Le 22 octobre s’est tenue la journée finances locales de l’APVF, en partenariat avec le groupe BPCE, consacrée au décryptage du projet de loi de finances pour 2020 et ses conséquences sur les budgets locaux. Elle s’est suivie d’une réunion du réseau des DGS de petites villes. 

 

La journée a débuté par un accueil chaleureux de Jean-Sylvain RUGGIU, Directeur Secteur public de la BPCE.

Lors de son discours d’ouverture, le Président de l’APVF, Christophe BOUILLON, a rappelé que si l’APVF prenait acte avec soulagement de l’arrêt de la baisse unilatérale des dotations depuis 2018, cette stabilité globale n’annulait en rien les baisses précédentes et ne préjugeait en rien des baisses individuelles de dotations à venir.
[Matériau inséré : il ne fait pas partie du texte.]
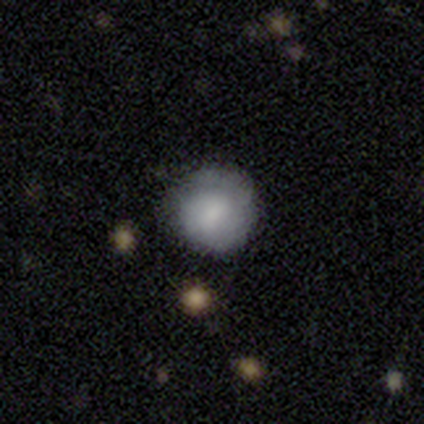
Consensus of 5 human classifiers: Volunteers were most divided on "how rounded": round: 75%, in between: 25%, cigar-shaped: 0%. More confident: smooth or featured — smooth (80%); merging — none (80%).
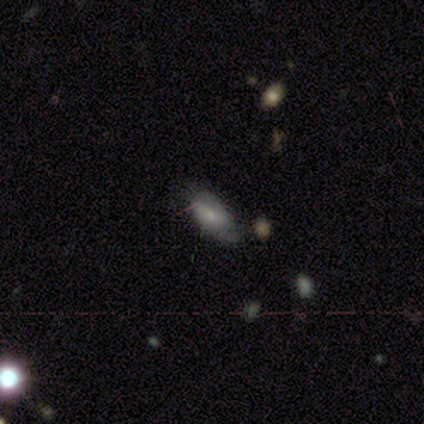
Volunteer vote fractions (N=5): smooth_or_featured: smooth (p=0.60) [alt: featured or disk p=0.20]
how_rounded: in between (p=0.67) [alt: cigar-shaped p=0.33]
merging: none (p=0.50) [tied with: minor disturbance p=0.50]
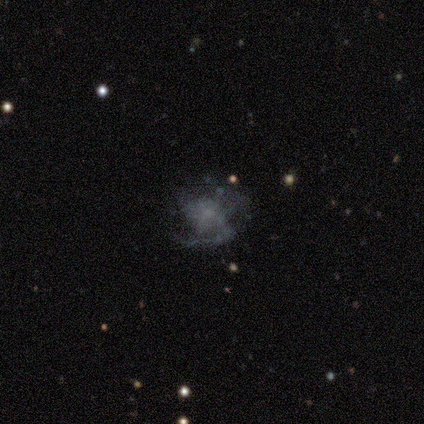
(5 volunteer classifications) This is likely a featured or disk galaxy (60%). It is clearly not viewed edge-on (100%). Bar: clearly no (100%). Spiral arm pattern: clearly yes (100%). Spiral arm count: clearly can't tell (100%). Spiral winding: marginally tight (33%, tied with medium and loose). Central bulge: likely none (67%). Merging: possibly none (50%).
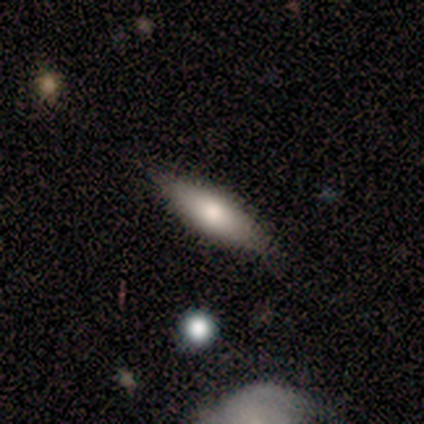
Q: Smooth or featured?
A: smooth (80%); runner-up: featured or disk (20%)
Q: How rounded?
A: in between (100%)
Q: Merging?
A: none (80%); runner-up: minor disturbance (20%)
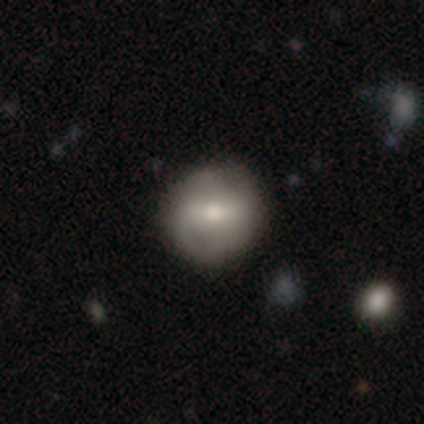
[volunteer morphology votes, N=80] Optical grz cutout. It shows a smooth galaxy with no disk features (56%) that is round (91%). Merging: none (42%).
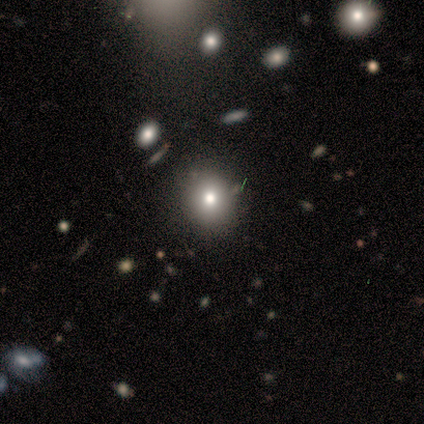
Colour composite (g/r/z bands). It shows a smooth galaxy with no disk features (40%, tied with star or artifact) that is round (50%, tied with in between). Merging: none (33%, tied with minor disturbance and merger).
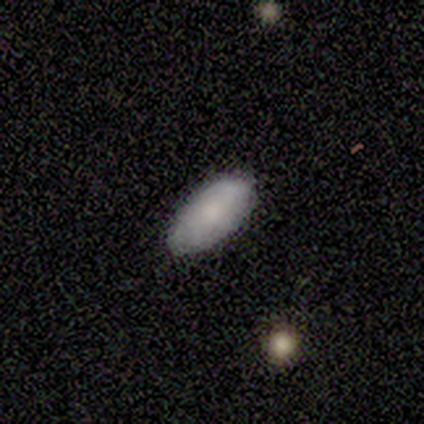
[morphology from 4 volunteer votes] Overall: smooth (75%). How rounded: in between (100%). Merging: none (75%).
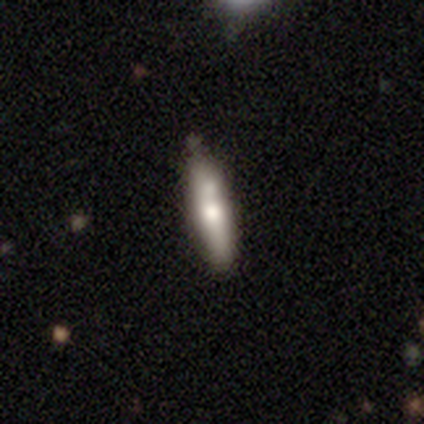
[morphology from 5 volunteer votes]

Au nom des Maires des petites villes, il a indiqué que les efforts importants qu’ils ont consentis dans ce contexte, aurait mérité d’être pris davantage en considération. Or, les relations de confiance entre l’Etat et les collectivités locales se sont dégradées depuis le début du quinquennat. Cette dégradation s’est accélérée et amplifiée avec la réforme de la fiscalité locale et ce, pour au moins deux raisons évidentes. La première raison, c’est la remise en cause de la compensation des communes « à l’euro près » avec la non-revalorisation forfaitaire des bases de TH et l’année 2017 comme référence du montant de TH à compenser. La seconde raison résulte de l’absence de simulations lisibles et exploitables pourtant indispensables à la veille d’un bouleversement d’ampleur de la répartition de la richesse fiscale sur le territoire.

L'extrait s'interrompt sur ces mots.